Blenheim bar puts ban on hoodies, caps
Do you agree with Fairweathers bar's decision to ban hoodies and caps from the venue?
People wearing hoodies and caps will be denied entry to a Blenheim bar, in a bid to prevent troublemaking patrons.
An Express reader was appalled when she was told by door staff at Fairweathers Bar on Scott St she had to check her woollen dress coat and pay the $2 charge because the coat had a hood.
"You're not allowed in unless you pay $2 for them to hold your jacket, which seems bizarre in the middle of winter being that half the bar is outdoors," she said.
"I had no bag to carry my wallet and so was forced to carry this around in my hand . . . plus I was left worrying about my coat all night being left unattended."
But Fairweathers Bar owner Warren Croft said staff were addressing the dress standards of patrons after problems with new customers.

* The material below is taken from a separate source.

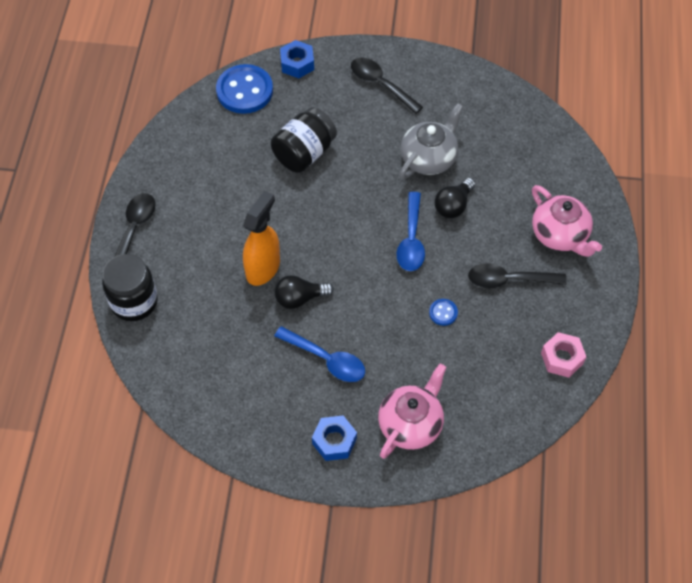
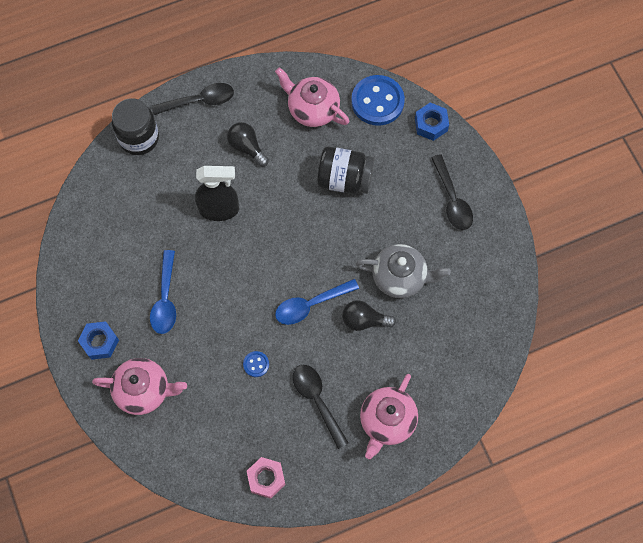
camera: 60 degrees right, 10 degrees up
orange spray bottle [243,191,280,286] -> black spray bottle [195,166,239,221]
black light bulb [274,275,334,309] -> black light bulb moved to [227,122,269,166]
black spoon [351,57,423,114] -> black spoon turned 150 degrees clockwise [431,154,473,230]
none -> pink teapot [275,67,349,127]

Since the closure of The Loft bar on Kinross St in June, Fairweathers was getting a "different element of customers", he said.
"Some of that element isn't complementary to our current clientele."

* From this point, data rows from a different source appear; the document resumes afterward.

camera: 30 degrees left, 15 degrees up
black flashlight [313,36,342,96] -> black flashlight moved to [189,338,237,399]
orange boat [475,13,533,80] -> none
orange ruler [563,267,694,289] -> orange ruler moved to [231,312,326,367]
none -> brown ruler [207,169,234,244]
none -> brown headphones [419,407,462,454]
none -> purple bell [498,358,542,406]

People wearing hoodies and baseball caps would not be allowed inside the bar in an attempt to keep the clientele standard up, he said.
"We've had a few issues," he said. "Some of our staff members have been threatened."

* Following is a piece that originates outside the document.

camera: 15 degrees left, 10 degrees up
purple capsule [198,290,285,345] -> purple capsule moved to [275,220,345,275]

He would not comment further but said the problem began when The Loft bar closed.
Door staff were refusing entry to customers identified as troublemakers, Croft said.
"Changing the dress code was an easy way to initially do that," he said.
"I'm just trying to protect the establishment and our staff."
Police were aware of the problem and were working with staff to monitor customer behaviour.
"We don't have to give a reason for refusal of service or denying someone entry," he said.
"We're asking our regular customers to be a bit adaptable while we work through this problem."
He admitted the woman wearing a dress coat with a hood should not have been made to take it off and check it.
Some staff had been a bit strict with the new rule and needed to use their discretion, he said.
"At the end of the day, there's a difference between a nice jacket with a hood and a rough-style hoodie with the hood up and a baseball cap under it," he said. "We're just trying to create a friendly environment where people can have a safe and enjoyable time."